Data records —
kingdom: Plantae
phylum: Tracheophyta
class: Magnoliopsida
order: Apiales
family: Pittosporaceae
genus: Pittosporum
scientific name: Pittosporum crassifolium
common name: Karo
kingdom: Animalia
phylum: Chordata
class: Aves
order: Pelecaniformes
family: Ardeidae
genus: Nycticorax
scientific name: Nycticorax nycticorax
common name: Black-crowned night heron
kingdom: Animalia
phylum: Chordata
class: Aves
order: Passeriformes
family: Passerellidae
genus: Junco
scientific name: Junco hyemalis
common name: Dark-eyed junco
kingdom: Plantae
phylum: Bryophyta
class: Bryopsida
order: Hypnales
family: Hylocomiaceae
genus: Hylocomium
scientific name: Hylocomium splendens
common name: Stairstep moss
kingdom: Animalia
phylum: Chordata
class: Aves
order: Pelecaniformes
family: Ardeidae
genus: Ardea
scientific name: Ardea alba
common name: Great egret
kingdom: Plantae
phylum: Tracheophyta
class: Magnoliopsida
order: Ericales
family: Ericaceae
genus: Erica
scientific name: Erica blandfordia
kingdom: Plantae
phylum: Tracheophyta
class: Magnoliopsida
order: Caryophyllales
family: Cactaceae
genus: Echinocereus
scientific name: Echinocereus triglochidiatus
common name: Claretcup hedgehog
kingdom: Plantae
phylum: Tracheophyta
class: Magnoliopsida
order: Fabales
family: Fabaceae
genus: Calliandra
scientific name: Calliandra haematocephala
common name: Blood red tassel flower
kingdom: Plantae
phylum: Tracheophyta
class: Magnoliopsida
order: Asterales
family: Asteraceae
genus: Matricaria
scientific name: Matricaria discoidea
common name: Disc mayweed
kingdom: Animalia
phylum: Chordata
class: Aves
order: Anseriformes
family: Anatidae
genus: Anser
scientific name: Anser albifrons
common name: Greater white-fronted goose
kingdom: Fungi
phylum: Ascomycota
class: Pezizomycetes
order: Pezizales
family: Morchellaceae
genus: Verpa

The exercise —
Can you transcribe every one of the lines above word for word, from the first to the last?

Reply to the exercise —
kingdom: Plantae
phylum: Tracheophyta
class: Magnoliopsida
order: Apiales
family: Pittosporaceae
genus: Pittosporum
scientific name: Pittosporum crassifolium
common name: Karo
kingdom: Animalia
phylum: Chordata
class: Aves
order: Pelecaniformes
family: Ardeidae
genus: Nycticorax
scientific name: Nycticorax nycticorax
common name: Black-crowned night heron
kingdom: Animalia
phylum: Chordata
class: Aves
order: Passeriformes
family: Passerellidae
genus: Junco
scientific name: Junco hyemalis
common name: Dark-eyed junco
kingdom: Plantae
phylum: Bryophyta
class: Bryopsida
order: Hypnales
family: Hylocomiaceae
genus: Hylocomium
scientific name: Hylocomium splendens
common name: Stairstep moss
kingdom: Animalia
phylum: Chordata
class: Aves
order: Pelecaniformes
family: Ardeidae
genus: Ardea
scientific name: Ardea alba
common name: Great egret
kingdom: Plantae
phylum: Tracheophyta
class: Magnoliopsida
order: Ericales
family: Ericaceae
genus: Erica
scientific name: Erica blandfordia
kingdom: Plantae
phylum: Tracheophyta
class: Magnoliopsida
order: Caryophyllales
family: Cactaceae
genus: Echinocereus
scientific name: Echinocereus triglochidiatus
common name: Claretcup hedgehog
kingdom: Plantae
phylum: Tracheophyta
class: Magnoliopsida
order: Fabales
family: Fabaceae
genus: Calliandra
scientific name: Calliandra haematocephala
common name: Blood red tassel flower
kingdom: Plantae
phylum: Tracheophyta
class: Magnoliopsida
order: Asterales
family: Asteraceae
genus: Matricaria
scientific name: Matricaria discoidea
common name: Disc mayweed
kingdom: Animalia
phylum: Chordata
class: Aves
order: Anseriformes
family: Anatidae
genus: Anser
scientific name: Anser albifrons
common name: Greater white-fronted goose
kingdom: Fungi
phylum: Ascomycota
class: Pezizomycetes
order: Pezizales
family: Morchellaceae
genus: Verpa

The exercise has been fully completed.